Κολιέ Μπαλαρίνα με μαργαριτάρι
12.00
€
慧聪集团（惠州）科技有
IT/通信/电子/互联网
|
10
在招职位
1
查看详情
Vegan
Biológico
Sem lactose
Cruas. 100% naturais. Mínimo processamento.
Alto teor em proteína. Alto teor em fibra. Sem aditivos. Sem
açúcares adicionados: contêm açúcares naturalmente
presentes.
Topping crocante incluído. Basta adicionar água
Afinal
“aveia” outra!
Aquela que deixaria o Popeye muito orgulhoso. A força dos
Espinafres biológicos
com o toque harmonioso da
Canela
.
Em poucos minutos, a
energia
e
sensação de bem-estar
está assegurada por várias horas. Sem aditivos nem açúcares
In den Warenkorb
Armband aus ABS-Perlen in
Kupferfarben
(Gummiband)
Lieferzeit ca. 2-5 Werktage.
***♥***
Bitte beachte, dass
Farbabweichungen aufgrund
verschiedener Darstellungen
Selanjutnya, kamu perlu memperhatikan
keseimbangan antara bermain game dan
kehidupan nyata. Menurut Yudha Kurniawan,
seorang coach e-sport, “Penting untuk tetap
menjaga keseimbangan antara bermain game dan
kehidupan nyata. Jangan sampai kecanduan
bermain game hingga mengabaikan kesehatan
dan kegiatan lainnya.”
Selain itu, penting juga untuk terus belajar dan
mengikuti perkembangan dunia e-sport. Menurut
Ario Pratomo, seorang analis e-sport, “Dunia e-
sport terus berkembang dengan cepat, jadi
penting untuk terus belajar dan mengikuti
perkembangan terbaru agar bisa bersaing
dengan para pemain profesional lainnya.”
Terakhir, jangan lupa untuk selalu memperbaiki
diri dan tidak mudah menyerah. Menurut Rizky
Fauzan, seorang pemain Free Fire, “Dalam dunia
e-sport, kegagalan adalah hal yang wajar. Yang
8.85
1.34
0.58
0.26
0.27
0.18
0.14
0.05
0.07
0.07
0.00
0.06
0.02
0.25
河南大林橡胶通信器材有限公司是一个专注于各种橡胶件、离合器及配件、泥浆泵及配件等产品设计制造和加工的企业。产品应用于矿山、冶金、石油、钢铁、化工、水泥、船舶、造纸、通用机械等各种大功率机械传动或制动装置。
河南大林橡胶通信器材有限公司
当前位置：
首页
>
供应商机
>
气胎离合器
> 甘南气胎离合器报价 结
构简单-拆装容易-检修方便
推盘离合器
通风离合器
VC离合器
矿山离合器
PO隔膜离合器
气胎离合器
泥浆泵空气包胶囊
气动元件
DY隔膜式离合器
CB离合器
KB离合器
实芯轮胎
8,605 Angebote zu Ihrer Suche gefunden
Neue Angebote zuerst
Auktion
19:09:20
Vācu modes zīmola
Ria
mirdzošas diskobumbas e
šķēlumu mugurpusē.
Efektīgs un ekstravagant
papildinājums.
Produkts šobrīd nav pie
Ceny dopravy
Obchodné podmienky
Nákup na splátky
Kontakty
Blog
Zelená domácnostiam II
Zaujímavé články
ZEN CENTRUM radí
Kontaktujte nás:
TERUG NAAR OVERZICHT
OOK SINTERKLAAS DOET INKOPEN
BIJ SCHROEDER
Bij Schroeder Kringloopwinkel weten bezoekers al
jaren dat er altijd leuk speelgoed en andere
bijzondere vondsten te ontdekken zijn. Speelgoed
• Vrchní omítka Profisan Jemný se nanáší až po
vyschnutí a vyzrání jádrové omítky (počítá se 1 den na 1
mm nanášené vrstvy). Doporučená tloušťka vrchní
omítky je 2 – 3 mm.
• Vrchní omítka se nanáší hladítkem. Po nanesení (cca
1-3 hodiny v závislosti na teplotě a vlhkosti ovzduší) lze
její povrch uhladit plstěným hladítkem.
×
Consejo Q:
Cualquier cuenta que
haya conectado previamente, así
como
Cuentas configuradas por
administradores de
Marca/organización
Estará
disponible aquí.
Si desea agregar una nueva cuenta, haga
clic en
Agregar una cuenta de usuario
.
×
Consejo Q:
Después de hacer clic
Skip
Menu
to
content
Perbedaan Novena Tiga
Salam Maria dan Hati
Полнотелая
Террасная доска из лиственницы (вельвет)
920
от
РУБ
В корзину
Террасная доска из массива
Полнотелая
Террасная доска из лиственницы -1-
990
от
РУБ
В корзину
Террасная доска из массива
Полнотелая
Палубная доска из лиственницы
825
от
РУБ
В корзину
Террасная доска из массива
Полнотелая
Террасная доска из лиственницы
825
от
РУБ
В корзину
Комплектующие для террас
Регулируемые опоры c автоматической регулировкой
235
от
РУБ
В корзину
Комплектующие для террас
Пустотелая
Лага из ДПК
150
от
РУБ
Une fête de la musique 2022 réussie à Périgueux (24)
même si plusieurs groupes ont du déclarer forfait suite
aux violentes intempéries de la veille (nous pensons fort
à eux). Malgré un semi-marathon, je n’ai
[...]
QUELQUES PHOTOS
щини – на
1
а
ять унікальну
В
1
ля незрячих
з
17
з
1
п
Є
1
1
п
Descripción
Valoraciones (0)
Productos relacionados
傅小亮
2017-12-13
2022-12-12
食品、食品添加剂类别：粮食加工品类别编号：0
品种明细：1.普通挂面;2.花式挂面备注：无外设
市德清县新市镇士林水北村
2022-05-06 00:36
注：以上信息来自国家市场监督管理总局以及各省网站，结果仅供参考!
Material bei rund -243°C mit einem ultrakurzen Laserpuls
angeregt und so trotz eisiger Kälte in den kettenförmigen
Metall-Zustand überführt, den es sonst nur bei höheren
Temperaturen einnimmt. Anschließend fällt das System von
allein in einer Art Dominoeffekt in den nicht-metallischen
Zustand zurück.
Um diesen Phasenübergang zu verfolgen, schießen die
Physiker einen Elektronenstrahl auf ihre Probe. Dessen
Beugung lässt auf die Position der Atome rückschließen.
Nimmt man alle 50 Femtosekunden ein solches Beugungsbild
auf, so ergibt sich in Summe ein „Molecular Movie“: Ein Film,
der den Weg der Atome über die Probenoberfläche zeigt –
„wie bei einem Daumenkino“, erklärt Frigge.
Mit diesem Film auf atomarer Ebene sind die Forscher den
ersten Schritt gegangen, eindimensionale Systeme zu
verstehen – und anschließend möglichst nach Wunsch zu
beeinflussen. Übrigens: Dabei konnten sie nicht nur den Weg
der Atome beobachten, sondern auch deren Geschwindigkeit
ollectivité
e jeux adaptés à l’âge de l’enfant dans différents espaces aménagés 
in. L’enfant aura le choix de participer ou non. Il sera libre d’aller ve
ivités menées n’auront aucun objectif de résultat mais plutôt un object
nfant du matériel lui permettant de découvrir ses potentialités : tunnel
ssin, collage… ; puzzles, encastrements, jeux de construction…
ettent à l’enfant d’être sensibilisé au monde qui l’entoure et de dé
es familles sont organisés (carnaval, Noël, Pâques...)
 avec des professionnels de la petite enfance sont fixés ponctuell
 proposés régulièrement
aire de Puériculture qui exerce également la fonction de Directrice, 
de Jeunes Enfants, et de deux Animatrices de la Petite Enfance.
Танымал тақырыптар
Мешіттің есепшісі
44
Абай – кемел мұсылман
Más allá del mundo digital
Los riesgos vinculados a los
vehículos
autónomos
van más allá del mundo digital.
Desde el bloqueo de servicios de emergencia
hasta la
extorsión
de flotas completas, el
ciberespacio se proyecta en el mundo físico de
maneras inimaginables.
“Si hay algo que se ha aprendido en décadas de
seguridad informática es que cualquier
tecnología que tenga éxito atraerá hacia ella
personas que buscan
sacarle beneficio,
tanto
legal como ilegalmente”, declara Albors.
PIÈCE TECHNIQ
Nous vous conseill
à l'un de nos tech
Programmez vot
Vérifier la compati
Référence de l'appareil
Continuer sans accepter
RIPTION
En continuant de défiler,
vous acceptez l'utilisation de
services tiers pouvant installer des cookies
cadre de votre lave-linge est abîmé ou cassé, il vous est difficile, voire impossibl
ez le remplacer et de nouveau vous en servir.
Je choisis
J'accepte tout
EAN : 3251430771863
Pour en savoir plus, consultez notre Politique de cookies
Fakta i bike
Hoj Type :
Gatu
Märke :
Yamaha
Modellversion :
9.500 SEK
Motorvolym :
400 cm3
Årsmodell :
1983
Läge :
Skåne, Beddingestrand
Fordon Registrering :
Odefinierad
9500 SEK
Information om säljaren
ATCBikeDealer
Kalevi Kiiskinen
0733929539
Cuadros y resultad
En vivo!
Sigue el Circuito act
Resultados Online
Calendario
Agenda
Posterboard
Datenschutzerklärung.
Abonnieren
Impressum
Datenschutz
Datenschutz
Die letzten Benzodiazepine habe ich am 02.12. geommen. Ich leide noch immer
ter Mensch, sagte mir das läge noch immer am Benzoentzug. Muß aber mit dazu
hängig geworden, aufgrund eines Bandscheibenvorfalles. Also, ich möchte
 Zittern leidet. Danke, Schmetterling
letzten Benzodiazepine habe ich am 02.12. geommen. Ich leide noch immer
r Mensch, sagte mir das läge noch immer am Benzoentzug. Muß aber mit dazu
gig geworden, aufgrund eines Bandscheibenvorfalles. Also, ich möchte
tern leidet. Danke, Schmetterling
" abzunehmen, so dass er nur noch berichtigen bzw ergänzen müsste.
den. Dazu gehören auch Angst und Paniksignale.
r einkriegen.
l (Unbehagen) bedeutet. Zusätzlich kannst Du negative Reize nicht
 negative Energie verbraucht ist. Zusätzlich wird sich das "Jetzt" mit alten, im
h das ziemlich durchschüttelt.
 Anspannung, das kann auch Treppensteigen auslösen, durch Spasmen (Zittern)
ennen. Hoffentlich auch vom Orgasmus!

· · · ·

HOW TO COMPLETE THIS TASK —
Convert the data into a numbered list, starting at its first line and ending with the line containing "mengikuti perkembangan dunia e-sport. Menurut", both included. Leave out blank lines.

ANSWER FOR THIS EXERCISE —
1. Κολιέ Μπαλαρίνα με μαργαριτάρι
2. 12.00
3. €
4. 慧聪集团（惠州）科技有
5. IT/通信/电子/互联网
6. |
7. 10
8. 在招职位
9. 1
10. 查看详情
11. Vegan
12. Biológico
13. Sem lactose
14. Cruas. 100% naturais. Mínimo processamento.
15. Alto teor em proteína. Alto teor em fibra. Sem aditivos. Sem
16. açúcares adicionados: contêm açúcares naturalmente
17. presentes.
18. Topping crocante incluído. Basta adicionar água
19. Afinal
20. “aveia” outra!
21. Aquela que deixaria o Popeye muito orgulhoso. A força dos
22. Espinafres biológicos
23. com o toque harmonioso da
24. Canela
25. .
26. Em poucos minutos, a
27. energia
28. e
29. sensação de bem-estar
30. está assegurada por várias horas. Sem aditivos nem açúcares
31. In den Warenkorb
32. Armband aus ABS-Perlen in
33. Kupferfarben
34. (Gummiband)
35. Lieferzeit ca. 2-5 Werktage.
36. ***♥***
37. Bitte beachte, dass
38. Farbabweichungen aufgrund
39. verschiedener Darstellungen
40. Selanjutnya, kamu perlu memperhatikan
41. keseimbangan antara bermain game dan
42. kehidupan nyata. Menurut Yudha Kurniawan,
43. seorang coach e-sport, “Penting untuk tetap
44. menjaga keseimbangan antara bermain game dan
45. kehidupan nyata. Jangan sampai kecanduan
46. bermain game hingga mengabaikan kesehatan
47. dan kegiatan lainnya.”
48. Selain itu, penting juga untuk terus belajar dan
49. mengikuti perkembangan dunia e-sport. Menurut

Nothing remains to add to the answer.